According to Caixin and other Chinese media on the 16th, China's Ministry of Commerce, the Ministry of Industry and Information Technology, the Ministry of Public Security, and the General Administration of Customs (Customs Service) announced on the 14th a "notice on strengthening the management of used car exports" containing these measures. The policy takes effect on Jan. 1 next year, with a grace period until then.
The reason 0 km used cars have rapidly increased is that the number of automobile brands has swollen to dozens under the authorities' strategic nurturing. As competition overheated, new car production exceeded domestic demand in China, and inventories have continued to pile up in recent years.
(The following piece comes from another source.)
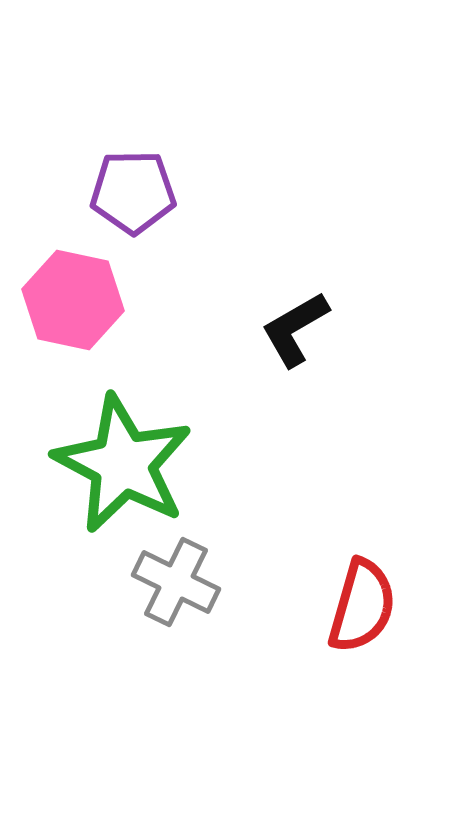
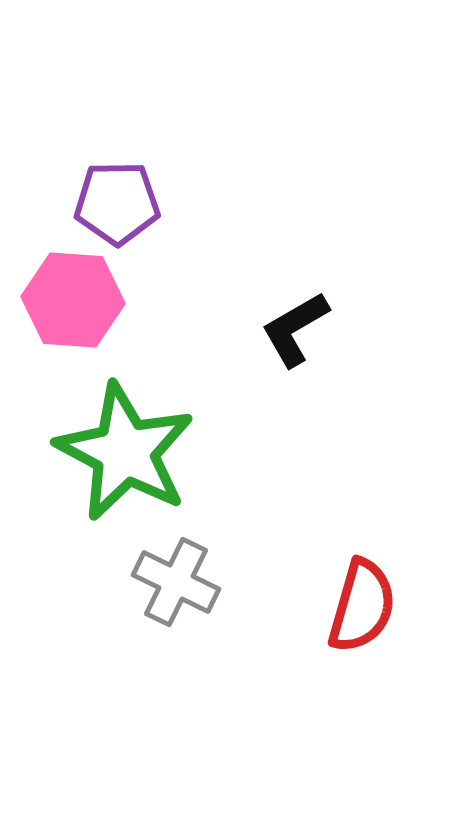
purple pentagon: moved 16 px left, 11 px down
pink hexagon: rotated 8 degrees counterclockwise
green star: moved 2 px right, 12 px up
According to official data from the China Association of Automobile Manufacturers, from January to October this year, China's auto production reached 27,692,000 units and sales reached 27,687,000 units, both up more than 10% from a year earlier. Of these, new energy vehicles (electric, hydrogen, and hybrid) recorded production of 13,015,000 units and sales of 12,943,000 units. Caixin noted, "0 km used cars first pioneered sales channels overseas and were one of the avenues for Chinese automakers to ease inventory and overproduction pressure."
0 km used cars increased from 15,000 units in 2021 to 436,000 last year. This year, the number is expected to exceed 500,000. However, China does not have official statistics showing the export situation of "0 km used cars."
The problem is that exports of 0 km used cars do not include separate after-sales service (A/S). As a result, they can easily draw consumer complaints and damage the image of the brand and the reputation of China's auto industry. Caixin reported that, for this reason, rumors have circulated in the industry for months that Chinese authorities were preparing countermeasures.
The newly announced policy does not impose an outright ban on exports but significantly tightens the conditions. Going forward, exporting 0 km used cars will require the consent of the automaker.
Li Huai, chief executive officer (CEO) of Highsunche Technology, told Caixin, "'0 km used cars' are a product of self-defeating competition," adding, "Chinese automakers are facing survival pressure, and because production volume is the most important indicator guaranteeing market status, they have little choice but to blindly increase it."